A technique to make polymer-based skull implants more bone-like in their structure has been developed to improve outcomes for patients relying on implants to repair cranial injuries.
When it comes to repairing a skull, tiny holes within the structure of the implants – similar to those that exist in bone – have the potential to improve the bond of the implant by allowing adjacent bone and soft tissue to grow into these gaps.
The medical device manufacturing company Anatomics has been making cranio-facial implants using a high-strength polymer and titanium for many years. These are used to repair damage to the skull or face from a traumatic injury or tumour removal, or to rectify a congenital disorder.
When Anatomics decided to investigate a more porous structure for its implants it approached the University of Melbourne’s Department of Biomedical Engineering for help. Professor Andrea O’Connor led this research, through the Department’s Tissue Engineering Group.
Researchers used a range of variables to modify the structure of a commercial polymer. The aim was to create a pattern of tiny, interconnected pores in the material while maintaining the required strength.
A Victorian Government Technology Voucher helped to fund further research to commercialise the technique.
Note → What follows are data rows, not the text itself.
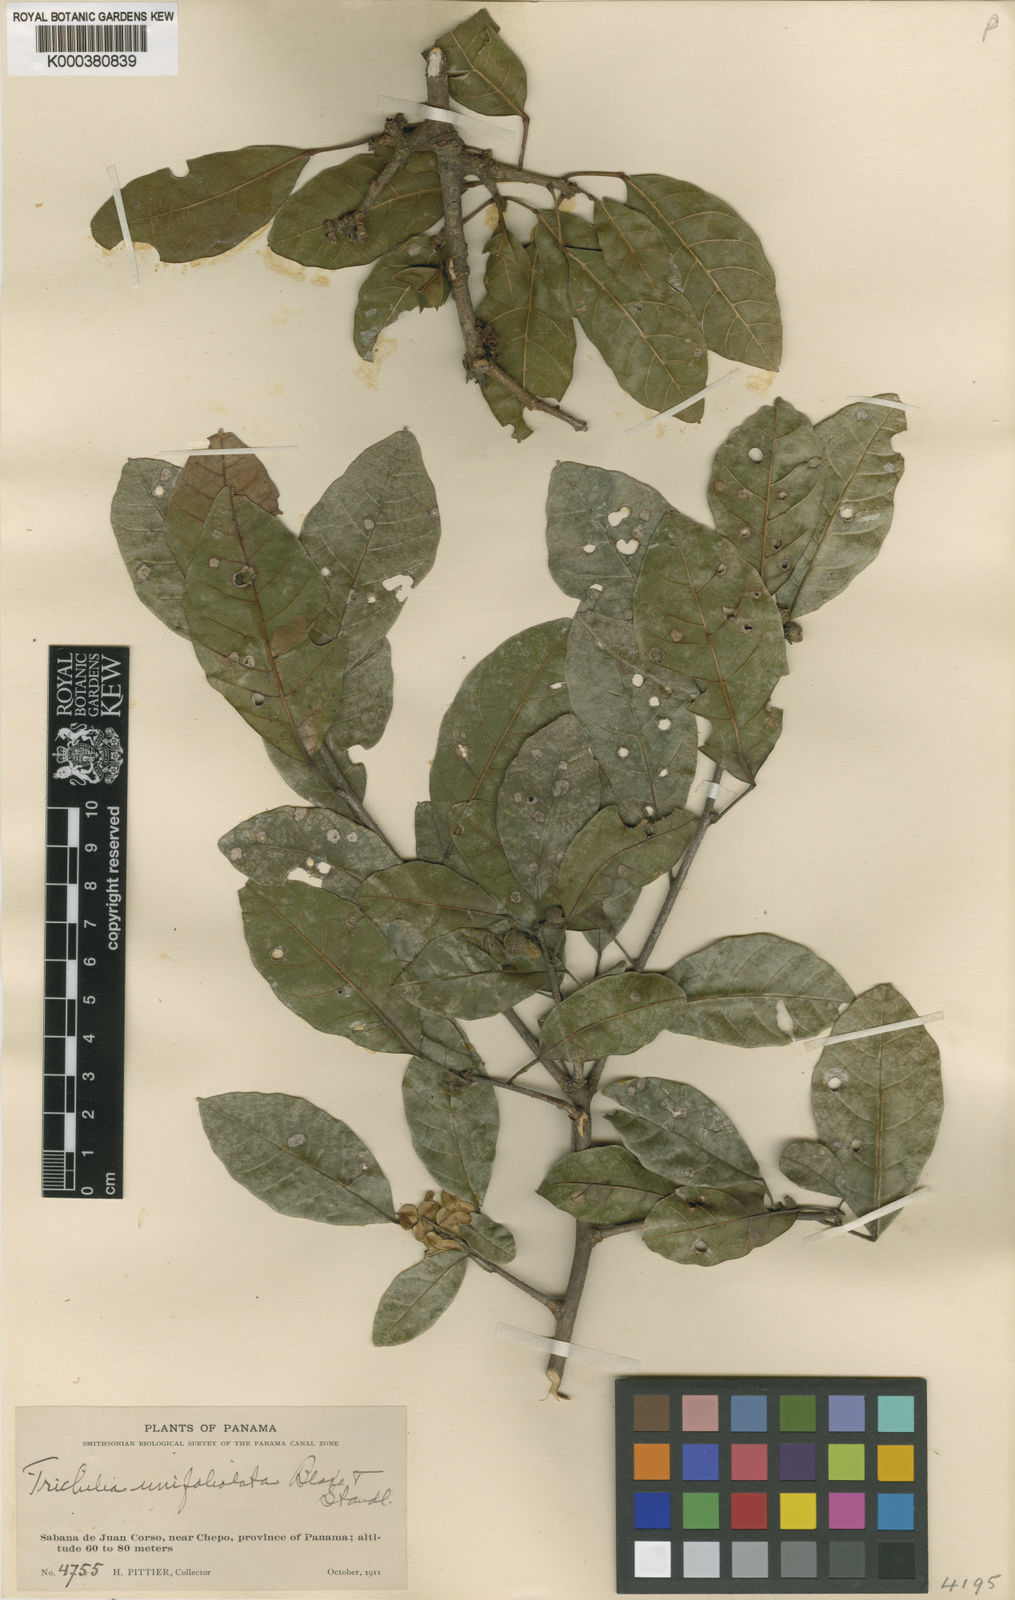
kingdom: Plantae
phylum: Tracheophyta
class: Magnoliopsida
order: Sapindales
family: Meliaceae
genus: Trichilia
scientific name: Trichilia trifolia
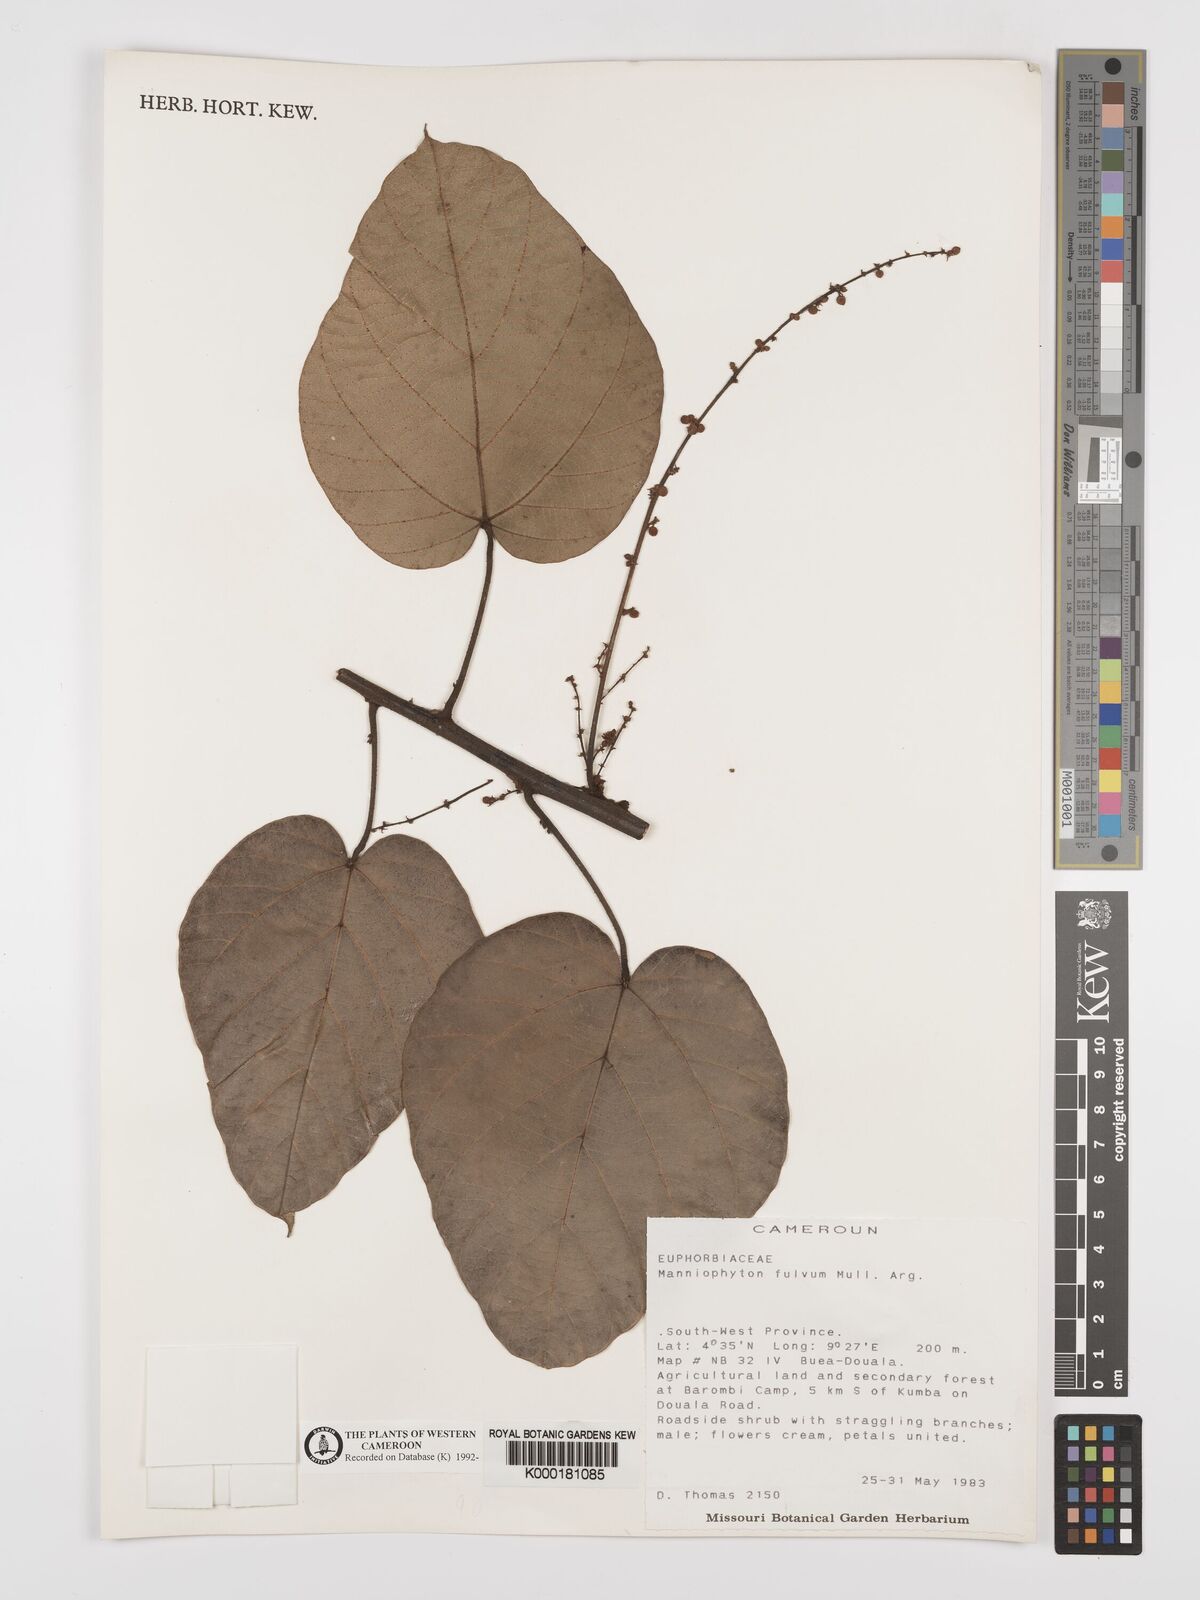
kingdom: Plantae
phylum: Tracheophyta
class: Magnoliopsida
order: Malpighiales
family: Euphorbiaceae
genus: Manniophyton
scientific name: Manniophyton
The CSIRO was then able to develop the production process to allow commercialisation of the medical implants. Anatomics now markets its new implants as PoreStar®, which takes its name from the porous architecture and the star shaped particles used in production.
Professor O’Connor says integrating implants with host tissue is a challenge for many types of medical implants. Slipping or movement of the implant can damage the surrounding area. The porosity of Anatomics’ new implants has the potential to improve the integration of the implant with existing bone and other tissue, which would create a stronger bond and improve the end results for patients.